Die Kassetten waren eine bunte Mischung, aber schließlich fand er ein Tape von Tina Turner. Vorne drauf war ein Bild von ihr, nichts als Beine. Und innen, Jesus, ein Foto, auf dem sie praktisch nichts anhatte. Er legte dieses Bild so aufs Armaturenbrett, daß er es beim Fahren gut sehen konnte, schob die Kassette ein und drehte voll auf. Danach fühlte er sich ein paar Minuten richtig gut, bis ihm wieder einfiel, daß er schon eine ganze Weile nichts mehr gegessen hatte. Also fühlte er sich beschissen und war sich des großen Lochs in seinem Bauch nur zu bewußt.
Er hatte ja noch die Kohle und die Kreditkarten, könnte also an der nächstbesten Tankstelle halten, sich ein beschissen großes Frühstück gönnen und für später noch was zu essen und trinken mitnehmen. Könnte sich eine Tragetasche mit Sandwiches für eine Woche füllen.
Aber das würde er nicht tun. Todsicher waren da überall Bullen postiert. Scheiße, wenn die ihn in einem Anzug, der fünfzehn Nummern zu groß war, in eine Cafeteria latschen sahen, hatte ihn doch der letzte Schlaffi in zwei Minuten in die grüne Minna gepackt.

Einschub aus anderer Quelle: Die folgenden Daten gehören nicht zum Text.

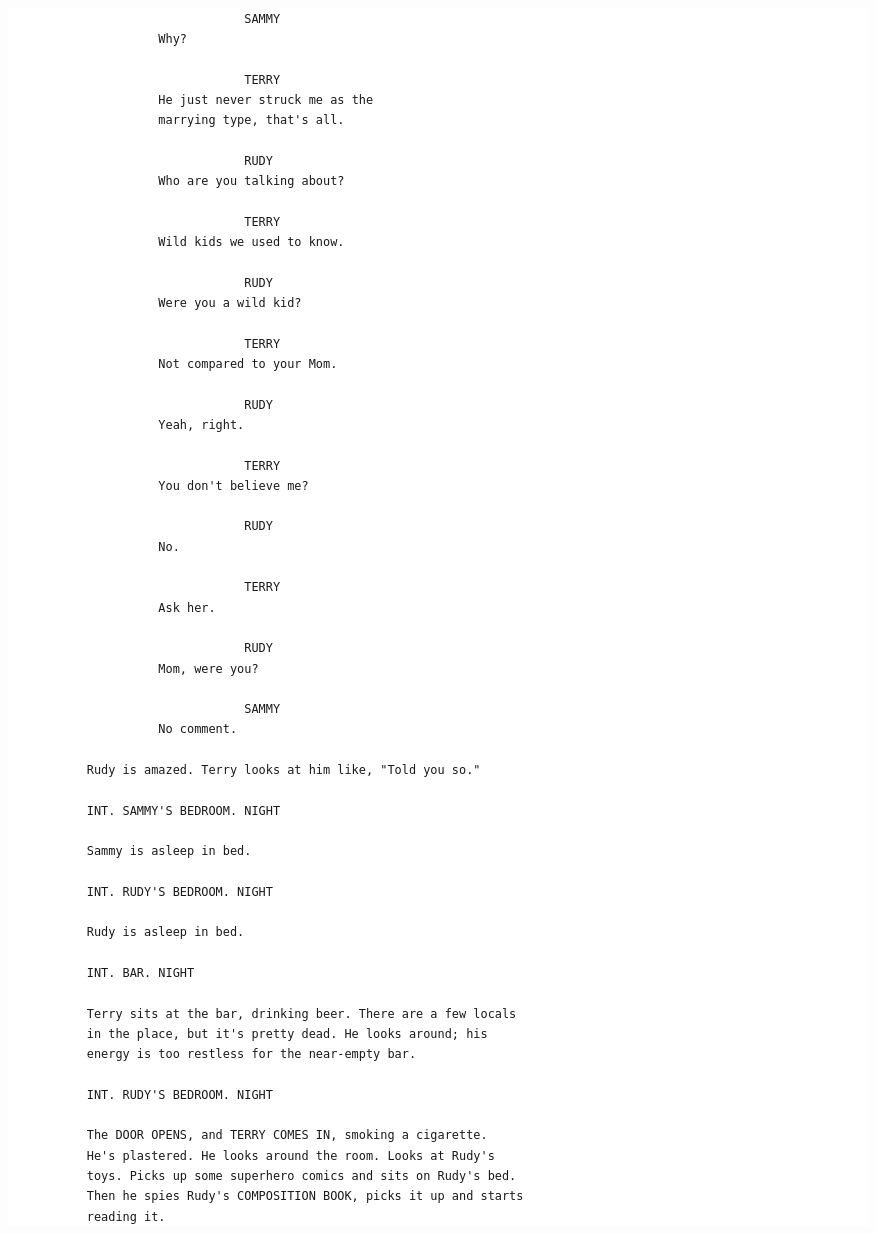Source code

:                                      SAMMY
                         Why?

                                     TERRY
                         He just never struck me as the 
                         marrying type, that's all.

                                     RUDY
                         Who are you talking about?

                                     TERRY
                         Wild kids we used to know.

                                     RUDY
                         Were you a wild kid?

                                     TERRY
                         Not compared to your Mom.

                                     RUDY
                         Yeah, right.

                                     TERRY
                         You don't believe me?

                                     RUDY
                         No.

                                     TERRY
                         Ask her.

                                     RUDY
                         Mom, were you?

                                     SAMMY
                         No comment.

               Rudy is amazed. Terry looks at him like, "Told you so."

               INT. SAMMY'S BEDROOM. NIGHT

               Sammy is asleep in bed.

               INT. RUDY'S BEDROOM. NIGHT

               Rudy is asleep in bed.

               INT. BAR. NIGHT

               Terry sits at the bar, drinking beer. There are a few locals 
               in the place, but it's pretty dead. He looks around; his 
               energy is too restless for the near-empty bar.

               INT. RUDY'S BEDROOM. NIGHT

               The DOOR OPENS, and TERRY COMES IN, smoking a cigarette. 
               He's plastered. He looks around the room. Looks at Rudy's 
               toys. Picks up some superhero comics and sits on Rudy's bed. 
               Then he spies Rudy's COMPOSITION BOOK, picks it up and starts 
               reading it.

Norman warf einen Blick auf die Benzinuhr und sang dann ein paar Minuten mit Tina im Duett « Simply the Best»... Konnte sich optimal vorstellen, wie er seine Hand unter ihren Fummel schob. Weit war’s jedenfalls nicht, bis sie weg war, die Hand. Norman grinste und lehnte sich in den Ledersitz zurück. Der Tank war voll. Spür einfach die Power, sobald du das Gaspedal nur kurz antippst. Wer brauchte da was zu beißen?
Also, du kannst dir zwar sagen, daß du nichts zu essen brauchst, aber dein Magen hört trotzdem nicht zu. Grummelt da unten einfach weiter. Dein Mund wird knochentrocken. Du fühlst dich Scheiße. Besonders jetzt, wo du gerade mit hundertvierzig an einer Tankstelle vorbeibretterst. Nicht ganz so schnell, Mann, oder willst du wegen Geschwindigkeitsüberschreitung angehalten werden? Du rauschst so nah an der Raststätte vorbei, daß du den Speck und die Eier förmlich riechen kannst. Doppelte Portion Speck mit Eiern. Würstchen dazu. Kaffee in einem dieser Glaskännchen. Toast und geröstetes Brot, zwei Scheiben davon. Tomaten. Als Beilage eine kleine Portion Pilze. Ein Bier zum Runterspülen. Eine Packung Zigaretten. Süße kleine Kellnerinnen, die wie Tina aussehen, mit knackigen Ärschen in winzigen schwarzen Röckchen.
Scheiße, das entwickelt sich ja echt zur Folter.
Eine Zigarette würde die Sache mit dem Hunger regeln. Aber er konnte das Risiko nicht eingehen, sich welche zu kaufen. Vielleicht sollte er einen Tramper mitnehmen? Frag ihn, ob er raucht, bevor du ihn einsteigen läßt. Wenn der Typ nicht raucht, soll er doch auf die nächste Karre warten. Für was hältst du das hier, Mann, für ’ne Bushaltestelle oder was?
Nur... weit und breit kein Tramper in Sicht.